### PROBLEM TO WORK ON:
Extend the JavaScript notes past their final sentence, carrying on the section about ways to create objects.

### PAGE EXCERPT:
_ _ _ _
With the from method, you can create an array from every object that has a length property

Array.from("abc") //output ["a", "b", "c" ]
Array.from({length: 2}) //output [undfined, undefined]

This can also be used to create very large arrays in an easy way.

Array.from({length: 1000}, (it, idx) => idx) //output [0, 1, ..., 999 ]

Functions in JavaScript

JavaScript function initially look a lot like Java functions, just without the type system.

function myCoolFunction(a, b){
    return a + b;
};

myCoolFunction(1, 2) // evaluates to 3

But they can also be written in other ways, because they are essentially just references to a "function" object.

// Same as above
const myCoolFunction => (a,b) => { return a + b; };

// With no arguments, always returns 1
const noArgs => () => { return 1; };

Those ways of writing functions also enables that we can write functions in JS, that return something without using the return statement.

// This always return 1
const return = () => 1;

// BUT THIS RETURN UNDEFINED! DONT DO THIS!
function noReturn()     { 1; }
const noReturn2 = () => { 1; };

As mention previously, functions are essentially just an object. This means we can also define functions as variables or even put them into an array.

function fun1(){ return 1; };
const myfun = fun1;
const funs = [null, undefined, fun1];
        
// The function can then be called like this
funs[2]()

That also allows us to pass functions as arguments to other functions. Kinda like Lambda expressions in Java.

function doit(whatToDo) {
    return function bla(arg) { 
        return whatToDo(arg); 
    }
}

doit(fun1)();

// Same thing but written differently
const doit2 = callme => arg => callme(arg) ;
doit2(fun1)()

Scope

Strictly speaking JavaScript only has two scopes:

global the entire window (if you are in a Browser)
function variables are alwayes local to the enclosing functions

Despite just having two scopes, JavaScript gives us four different ways to declare variables.

Number 1:

x = 12;

This creates a mutable global variable. This is not good for obvious reasons. DONT DO THIS!

Number 2:

var x = 12;

This creates a mutable hoisted variable. What does "hoisted mean? It means that the variable gets initialized at the beginning of the scope, even if we declare it further down. Which causes things like this:

x = 0;
function foo(){
    document.writeln(x); //this prints undefined, not 0
    var x = 12;
}

This is also not good for also obvious reasons. DONT DO THIS!

Number 3:

let x = 12;

This creates a mutable variable inside of the local scope. This is good, use this.

Number 4:

const x = 12;

This creates an immutable variable inside of the local scope. Immutable meaning not reasignable, not really immutable. This is good, use this.

Objects

The idea of objects is to be data structures with their associated methods and state. The same as in (almost) every other programming language.

Ways to create Objects

There are many different ways to create objects in JavaScript. Each with their advantages and disadvantages.

Open, Dynamic

Very simpel way to create objects. This way is very dynamic and easy to manipulate. This is also its main disadvantage, along with the inability to enforce and share its structure.

Using this also has major problems, which you can read more about here.
_ _ _ _
### INFORMATION SUPPLIED:
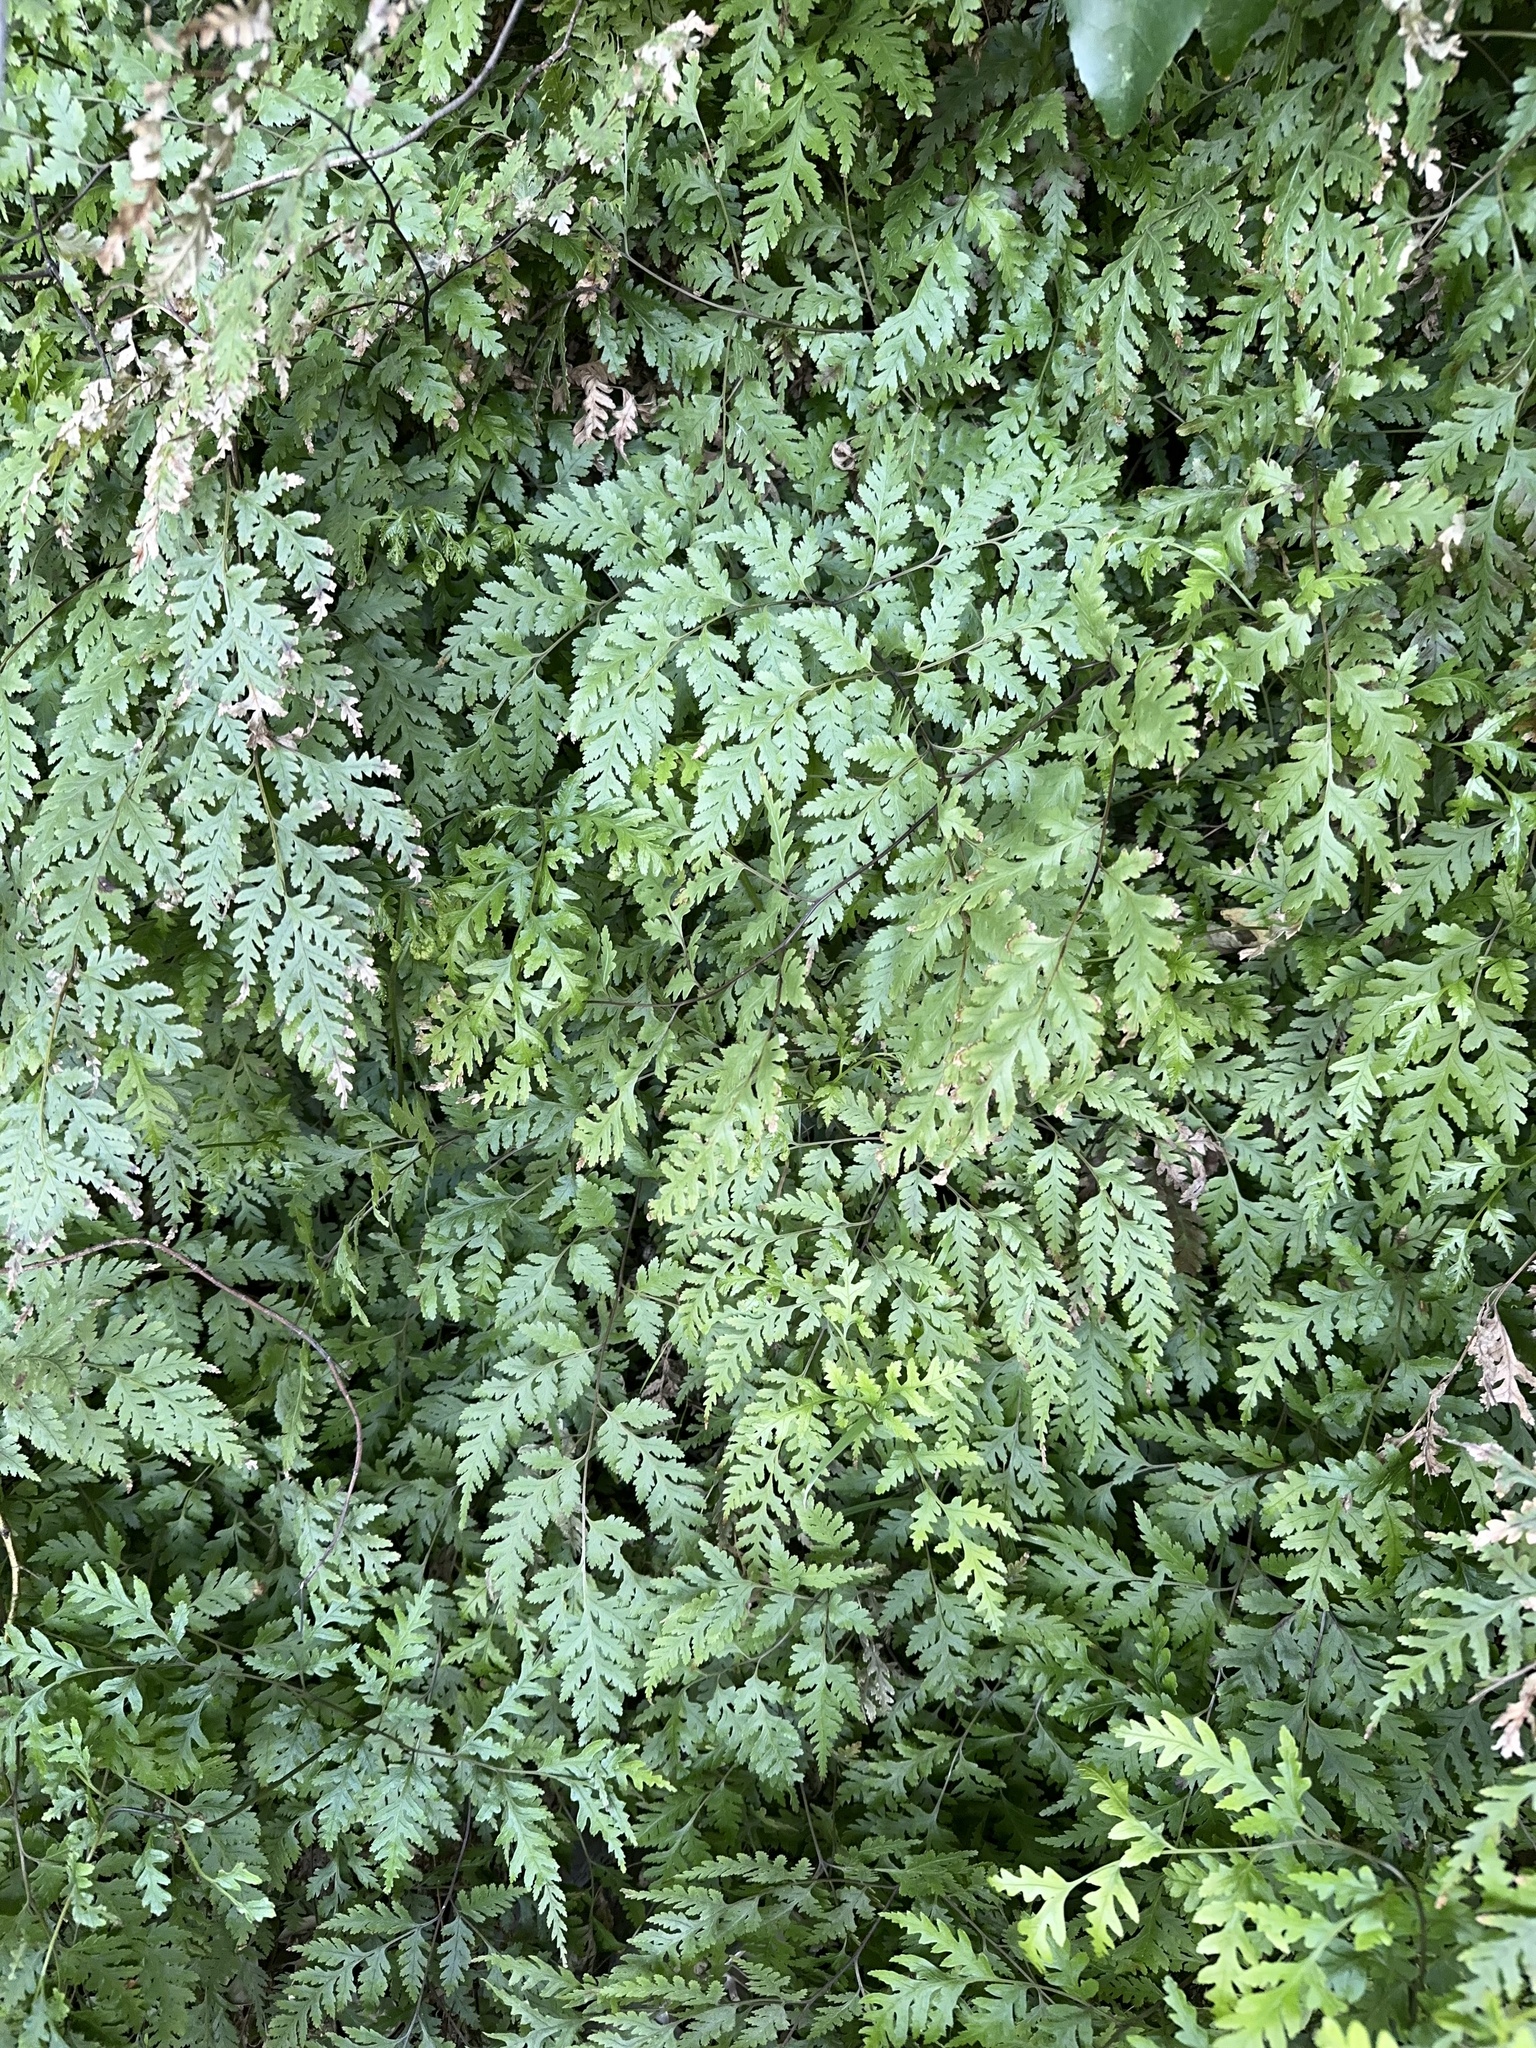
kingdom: Plantae
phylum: Tracheophyta
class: Polypodiopsida
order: Polypodiales
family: Pteridaceae
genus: Pteris
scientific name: Pteris macilenta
_ _ _ _
### WRITTEN RESPONSE:
const good = { 
    firstname : "Good", 
    lastname  : "Boy", 
    getName   : function() {  
         return this.firstname + " "  + this.lastname  
    };
};

Closed, Explicit

This solves our problems from before. It is basically a constructor, which means that the structure is always the same. It is also not possible to change the first or lastname property afterwards. This may be good or bad, depending on what you want to do with it.

function Person(first, last) { 
    return { 
        getName: () => first + " "  + last;                  
    } 
}

Mixed, classified

Here, both of the examples from before are mixed together.

This is essentially a very elaborate constructor from our first version. Each function has a property prototype, which defines the name of it. With the "newish" new keyword, a new empty object is silently passed to this function. Which then means we can use this more like we are accustomed to from Java.

This is the "default" (if there is such a thing in JavaScript) way to create new objects.

const Person = ( () => { // lexical scope     
    function Person(first, last) { // ctor, binding 
        this.firstname = first; 
        this.lastname  = last; 
    } 
    Person.prototype.getName = function() { 
           return this.firstname + " " + this.lastname; 
    }; 
    return Person; 
}) (); // IIFE 
// new Person("Good", "Boy") instanceof Person

Prototyp

The prototype is a sort of "type" of object. It is itself also an objects. Using prototypes, it is possible to use things like instanceof.

Classes

JavaScript has two keyword, which are relevant for this chapter: class and extends.

`class` Keyword

The class keyword is syntactic sugar for the mixed way to create objects. There are a couple of minor difference, which will no be covered here, but it looks very similar.

A new class can be created like this:

class Person { 
    constructor(first, last) {
        this.firstname = first;
        this.lastname = last;
    }
    getName() {
        return this.firstname + " " + this.lastname;
    }
}
// new Person("Good", "Boy") instanceof Person

`extends` Keyword

JavaScript does NOT have real inheritance¹.

You can use the extends keyword like you would in Java. But there will be no warning if you forget a call to super.

class constructor Student extends Person { 
    constructor (first, last, grade) {
        super(first, last); // Do not forget!
        this.grade = grade;
    }
    getGrade(){
        return this.grade;
    }
}
const s = new Student("Top","Student", 5.5);

But what does actually happen if this is not real inheritance? Instead prototype chaining is used.

What is Prototype Chaining

Each JavaScript object has a __proto__ object, which can link it to another object. In our example above, the Student has a __proto__ object which links to the Person prototype.

If you then call a method on a student object, it will first search if Student itself has a method with that name. If not it will look at the prototype, inside of the __proto__ property. This will then go up the chain (see where the name comes from?) until the __proto__ property is null. Then we know that no such method exists.

const s = new Student("Top","Student", 5.5);
s.getName(); // calls the method in Person
s.getGrade(); // calls the method in Student

Problems with Prototyp Chaining

Because everybody has access to the prototype via __proto__ everybody can change at any time this prototype. This will propagated to all other instances.

It is also possible to replace the prototype at runtime.

Object.setPrototypeOf(obj, proto);

Using Delegation Instead

Instead of using class and extends, we can also use delegation.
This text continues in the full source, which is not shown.